ESERCIZI DA SVOLGERE:
(a) Secondo il testo sulla strage della Umbria Olii, quanti lavoratori sono rimasti uccisi nell'esplosione del silos?
(b) Riassumi in due frasi il testo sulla strage della Umbria Olii.
(c) Prosegui il testo sulla strage della Umbria Olii dopo la sua ultima frase.

TESTO DI RIFERIMENTO:
Di Norma Ferrara il . Umbria

 Montare una passerella in un oleificio è una attività ordinaria, un lavoro come un altro, cosa c’entra con la morte? Cosa c’entra un boato assordante con le fiamme, il sangue, la paura che toglie il fiato in una normalissima giornata di lavoro a Campello sul Clitunno, in Umbria? Ce lo racconta la prima contro inchiesta dedicata alla strage della Umbria Olii, l’azienda dove quattro lavoratori sono rimasti uccisi dall’esplosione di un silos, il 25 novembre di quattro anni fa. Un processo che è ancora alle fasi preliminari, un imprenditore, Giorgio Del Papa, che non si ritiene responsabile di quell’esplosione e anzi chiede il risarcimento ai familiari delle vittime. 35 milioni di euro a vedove e figli: una storia che non ha precedenti. Dal 1950 in Italia sono 100mila i lavoratori che non hanno fatto più ritorno dai loro familiari. Ieri all’interno della Carovana per il lavoro sicuro promossa da Articolo 21, alla presenza dell’ex ministro del lavoro Cesare Damiano, è stata presentata la proposta di legge che chiede l’istituzione di una giornata in memoria delle vittime sul lavoro.  Con Fabrizio Ricci, autore del libro “Se la colpa è di chi muore” (Castelvecchi editore, gennaio 2010) parliamo della drammatica e insolita storia della Umbra Olii e di legislazione in materia di sicurezza sul lavoro.

RECORD DEL DATASET:
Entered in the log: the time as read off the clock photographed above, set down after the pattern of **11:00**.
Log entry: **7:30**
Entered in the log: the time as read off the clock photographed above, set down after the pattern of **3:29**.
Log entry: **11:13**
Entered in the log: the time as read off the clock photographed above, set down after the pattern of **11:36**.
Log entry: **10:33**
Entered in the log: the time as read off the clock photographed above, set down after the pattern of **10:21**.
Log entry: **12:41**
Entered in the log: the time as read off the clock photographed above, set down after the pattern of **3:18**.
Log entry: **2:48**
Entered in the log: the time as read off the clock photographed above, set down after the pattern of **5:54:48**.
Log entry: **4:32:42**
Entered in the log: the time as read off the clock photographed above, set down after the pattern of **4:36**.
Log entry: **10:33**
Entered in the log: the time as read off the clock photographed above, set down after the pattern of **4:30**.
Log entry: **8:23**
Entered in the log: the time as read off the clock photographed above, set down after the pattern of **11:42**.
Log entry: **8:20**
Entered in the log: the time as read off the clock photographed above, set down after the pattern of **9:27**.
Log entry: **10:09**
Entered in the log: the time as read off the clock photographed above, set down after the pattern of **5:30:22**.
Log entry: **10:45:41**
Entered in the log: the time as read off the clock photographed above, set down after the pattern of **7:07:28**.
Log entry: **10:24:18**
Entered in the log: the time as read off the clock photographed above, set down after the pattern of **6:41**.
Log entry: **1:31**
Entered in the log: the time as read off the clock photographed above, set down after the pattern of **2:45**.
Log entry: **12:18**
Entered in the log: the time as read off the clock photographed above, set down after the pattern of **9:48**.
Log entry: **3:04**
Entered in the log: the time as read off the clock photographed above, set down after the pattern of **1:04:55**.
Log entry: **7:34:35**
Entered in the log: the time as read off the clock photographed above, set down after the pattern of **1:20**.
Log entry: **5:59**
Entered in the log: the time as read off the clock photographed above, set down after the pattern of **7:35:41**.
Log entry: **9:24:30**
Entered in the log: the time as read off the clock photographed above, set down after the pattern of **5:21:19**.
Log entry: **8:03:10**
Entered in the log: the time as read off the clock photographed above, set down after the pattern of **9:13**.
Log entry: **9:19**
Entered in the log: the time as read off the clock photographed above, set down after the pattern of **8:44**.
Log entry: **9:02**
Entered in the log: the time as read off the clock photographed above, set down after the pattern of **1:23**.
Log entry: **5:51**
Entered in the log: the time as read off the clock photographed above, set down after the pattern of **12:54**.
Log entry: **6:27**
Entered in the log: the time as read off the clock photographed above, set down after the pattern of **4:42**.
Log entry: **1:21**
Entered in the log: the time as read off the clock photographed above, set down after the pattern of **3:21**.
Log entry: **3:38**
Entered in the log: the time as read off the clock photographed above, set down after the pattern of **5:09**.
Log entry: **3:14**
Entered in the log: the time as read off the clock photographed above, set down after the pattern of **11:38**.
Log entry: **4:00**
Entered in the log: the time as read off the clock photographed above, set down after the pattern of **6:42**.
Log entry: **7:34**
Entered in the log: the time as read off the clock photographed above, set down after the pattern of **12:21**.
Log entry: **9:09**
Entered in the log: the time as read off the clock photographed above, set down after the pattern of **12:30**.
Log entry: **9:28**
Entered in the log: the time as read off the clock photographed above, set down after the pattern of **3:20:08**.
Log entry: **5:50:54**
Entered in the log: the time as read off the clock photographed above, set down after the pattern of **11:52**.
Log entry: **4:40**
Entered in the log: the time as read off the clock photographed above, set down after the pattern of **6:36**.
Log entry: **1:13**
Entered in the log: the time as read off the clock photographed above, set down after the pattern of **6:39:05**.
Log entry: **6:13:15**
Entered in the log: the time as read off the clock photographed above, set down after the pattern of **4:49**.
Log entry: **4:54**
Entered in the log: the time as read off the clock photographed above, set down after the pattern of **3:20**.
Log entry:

ESERCIZI SVOLTI:
(a) Quattro lavoratori.

(b) A Campello sul Clitunno, in Umbria, l'esplosione di un silos della Umbria Olii ha ucciso quattro lavoratori; il processo è ancora alle fasi preliminari e l'imprenditore Giorgio Del Papa, che non si ritiene responsabile, chiede 35 milioni di euro di risarcimento ai familiari delle vittime. Nell'ambito della Carovana per il lavoro sicuro promossa da Articolo 21 è stata presentata una proposta di legge per istituire una giornata in memoria delle vittime sul lavoro.

(c)
Partiamo dalla fine. Anno 2010. A che punto si trova il processo in corso contro la Umbria Olii per la morte di quattro lavoratori: Tullio Mottini, Vladimir Todhe, Maurizio Manili, Giuseppe Coletti?

Il processo è iniziato solo tre anni dopo la morte dei lavoratori dello stabilimento che raffina olio di oliva nel Comune di Campello sul Clitunno, il 24 novembre del 2009; di gran lunga in ritardo rispetto ad altri processi, penso a quello della Thyssen-Krupp di Torino. Dopo quest’attesa, in realtà, soltanto domani si entrerà nel vivo del procedimento giudiziario per la morte dei quattro operai. Sino ora, infatti, ci sono state delle udienze di carattere burocratico – procedurale. La difesa dell’imprenditore in questa vicenda si è contraddistinta per una linea insolita, di contrattacco, con la conseguenza ricerca di scappatoie o ostacoli che hanno rallentato il normale iter processuale. Di ostacoli sul percorso della giustizia per accertare le responsabilità di queste morti sul lavoro ce ne sono stati e ce ne saranno, a mio avviso, molti altri.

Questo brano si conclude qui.